Pariwisata dan Akses
Rason membuka diri untuk kunjungan wisata dengan ketentuan yang berbeda dari wilayah lainnya. Untuk berkunjung, wisatawan tidak memerlukan visa Korea Utara, melainkan izin masuk Rason. Akses paling umum adalah melalui darat dari Yanji di Tiongkok, sementara penerbangan domestik dari Pyongyang hanya tersedia pada hari tertentu. Rute melalui Rusia memungkinkan perjalanan lanjutan ke Vladivostok.
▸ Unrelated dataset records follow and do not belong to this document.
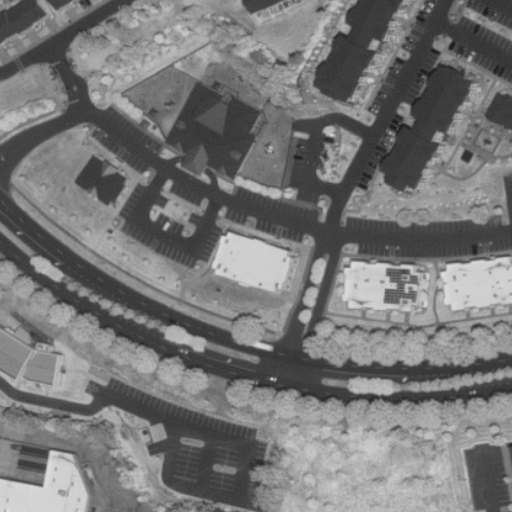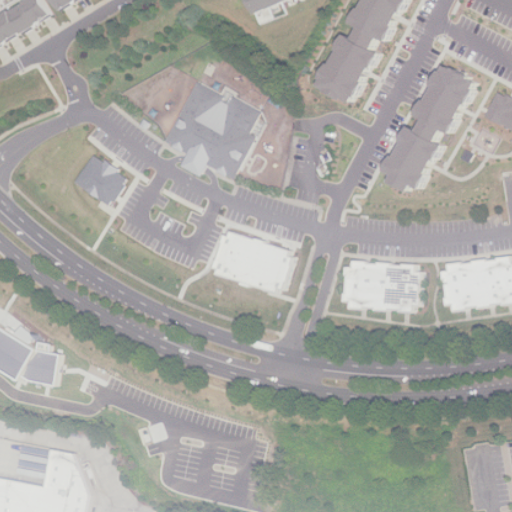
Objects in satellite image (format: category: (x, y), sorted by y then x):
building: (2, 1)
building: (2, 1)
building: (65, 3)
building: (66, 3)
building: (265, 4)
building: (266, 4)
road: (503, 4)
building: (23, 19)
building: (24, 19)
road: (63, 38)
road: (472, 40)
building: (357, 48)
building: (364, 48)
road: (52, 60)
road: (70, 93)
building: (502, 110)
building: (502, 110)
road: (384, 115)
building: (436, 128)
building: (435, 131)
building: (218, 132)
building: (218, 132)
road: (44, 133)
road: (317, 141)
building: (106, 180)
building: (106, 180)
road: (208, 189)
road: (163, 232)
road: (423, 239)
building: (258, 262)
building: (258, 262)
building: (481, 283)
building: (481, 283)
building: (387, 285)
building: (388, 286)
road: (306, 292)
road: (326, 297)
road: (73, 301)
road: (236, 341)
building: (31, 356)
building: (29, 358)
road: (226, 373)
road: (299, 375)
road: (239, 394)
road: (405, 401)
road: (209, 433)
road: (90, 452)
road: (207, 463)
road: (489, 480)
building: (50, 488)
building: (53, 490)
road: (114, 507)
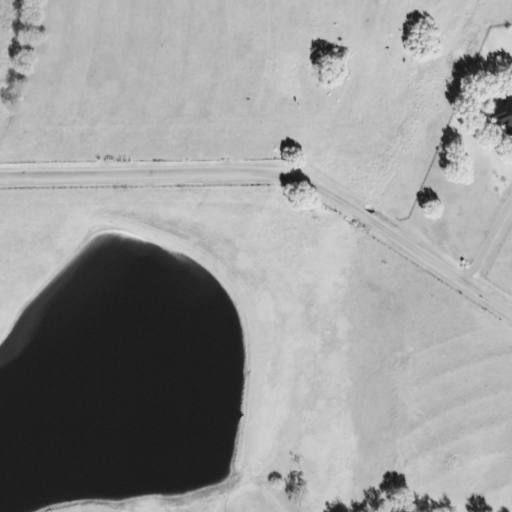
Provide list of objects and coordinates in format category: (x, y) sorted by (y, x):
building: (503, 114)
road: (274, 171)
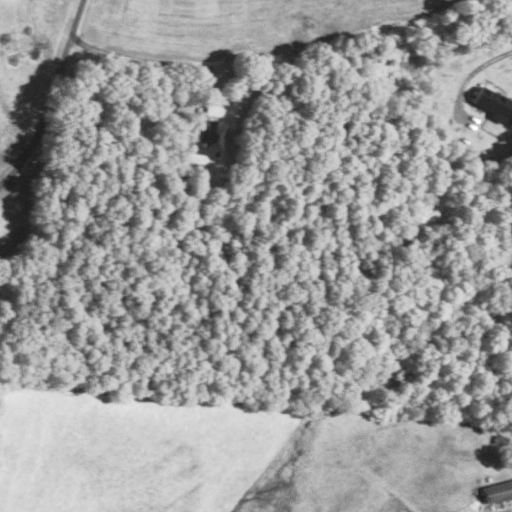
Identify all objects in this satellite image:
crop: (241, 23)
power tower: (18, 42)
road: (155, 60)
road: (486, 73)
road: (50, 96)
building: (494, 104)
building: (494, 104)
crop: (8, 135)
building: (208, 136)
building: (212, 137)
crop: (19, 203)
building: (501, 439)
crop: (132, 450)
building: (496, 491)
building: (497, 491)
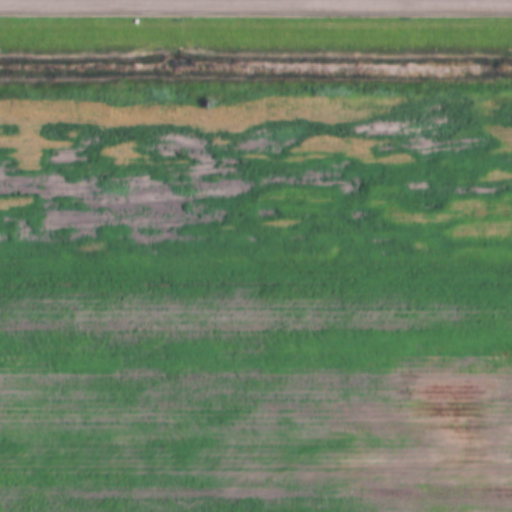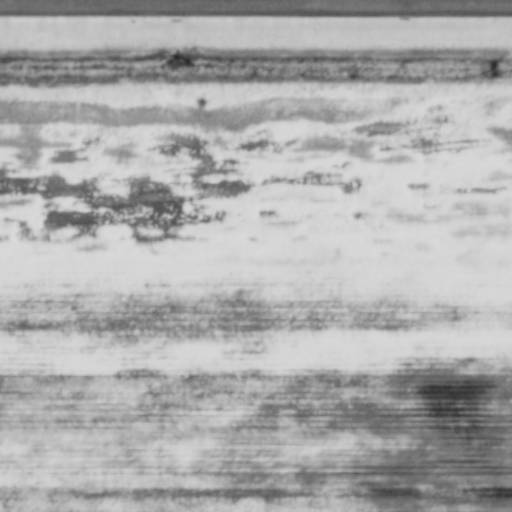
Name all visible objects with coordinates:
crop: (256, 313)
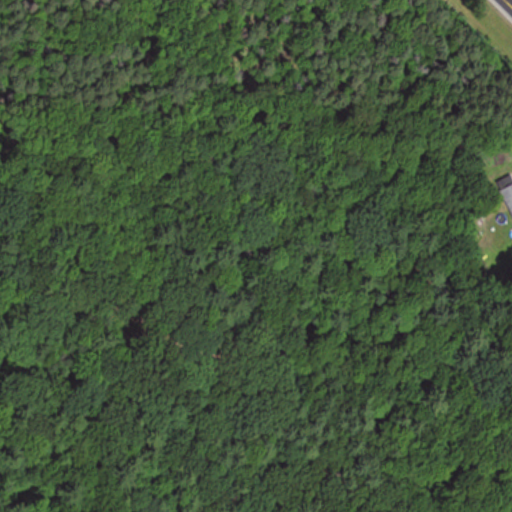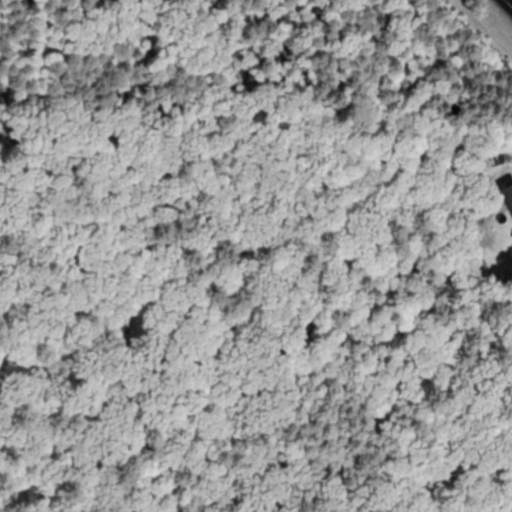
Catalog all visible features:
road: (507, 4)
building: (509, 191)
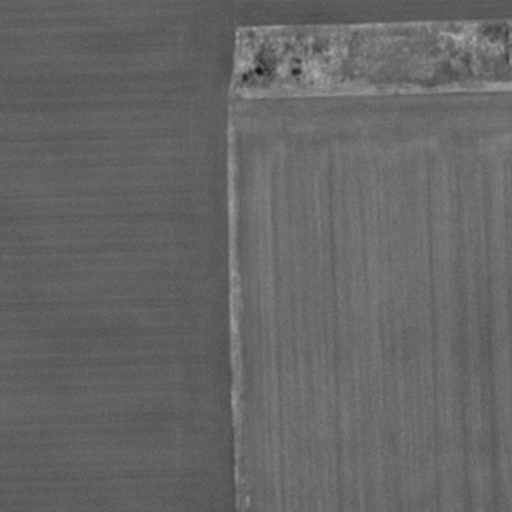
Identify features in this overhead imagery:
building: (506, 43)
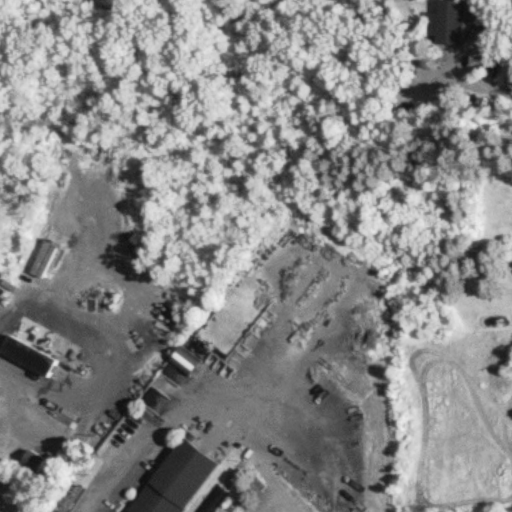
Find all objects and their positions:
building: (448, 21)
road: (120, 350)
building: (29, 355)
building: (185, 359)
road: (166, 429)
road: (39, 439)
building: (34, 459)
building: (175, 479)
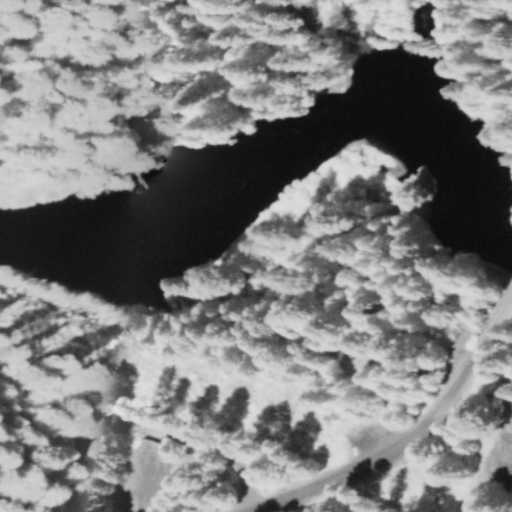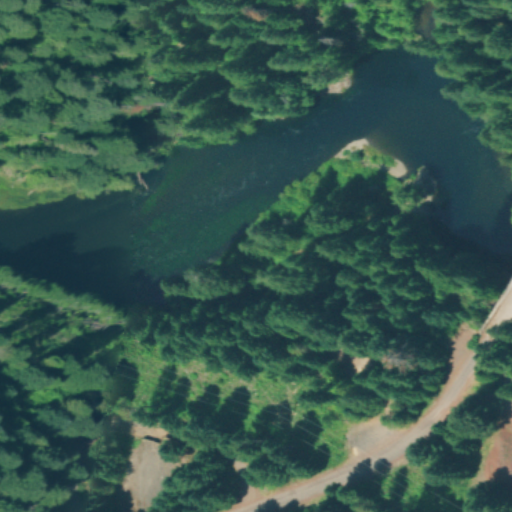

Kawasan ini memiliki beragam hotel mulai dari tingkat standar hingga kelas atas. Aktivitas wisata meliputi kunjungan ke pasar lokal, tur pelabuhan dan pabrik, berkunjung ke area pantai, pulau Pipha, serta menikmati pertunjukan sekolah. Rason juga menjadi satu-satunya tempat di Korea Utara di mana wisatawan dapat mengunjungi pasar yang berfungsi secara nyata.
Sistem Mata Uang di Rason
Yuan Tiongkok merupakan mata uang yang paling banyak digunakan, disusul oleh dolar Amerika. Mata uang euro jarang diterima di kota tersebut. Di Rason, pengunjung dapat menukar mata uang dan menggunakan won Korea Utara, termasuk melalui kartu debit dari Golden Triangle Bank. Won hanya dapat dibelanjakan di dalam kawasan Rason dan tidak bisa dibawa keluar.
Pasar Rajin menjadi lokasi utama untuk menggunakan won, dan kegiatan tawar-menawar diperbolehkan. Kebijakan ini menjadikan Rason sebagai ruang ekonomi yang berbeda dibandingkan dengan area lain di negara tersebut.
Status Terkini
Setelah penutupan panjang selama pandemi, Rason kembali menerima wisatawan pada Februari 2025. Meskipun produksi industri menurun akibat sanksi internasional sejak 2018, kawasan ini kembali diarahkan menjadi tujuan wisata utama bagi pengunjung asing. Jumlah wisatawan tetap rendah, tetapi statusnya sebagai satu-satunya pintu masuk Korea Utara bagi turis Barat menjadikannya titik perhatian.

Rason menempati posisi unik dalam konteks Korea Utara. Kombinasi antara lokasi strategis, pelabuhan bebas es, dan sistem ekonomi yang lebih fleksibel menjadikannya wilayah dengan dinamikanya tersendiri. Meskipun pengawasannya tetap ketat, keberadaan pasar terbuka, akses mata uang asing, dan peluang investasi menunjukkan arah kebijakan yang berbeda.
Sebagai tujuan wisata, Rason menawarkan gambaran mengenai bagaimana Korea Utara mengelola eksperimen ekonomi dan sosial dalam ruang terbatas. Keterbatasan mobilitas warga lokal dan regulasi ketat bagi wisatawan menegaskan peran wilayah ini sebagai zona khusus dengan fungsi tertentu, baik bagi negara maupun bagi pengunjung yang ingin melihat sisi lain Korea Utara.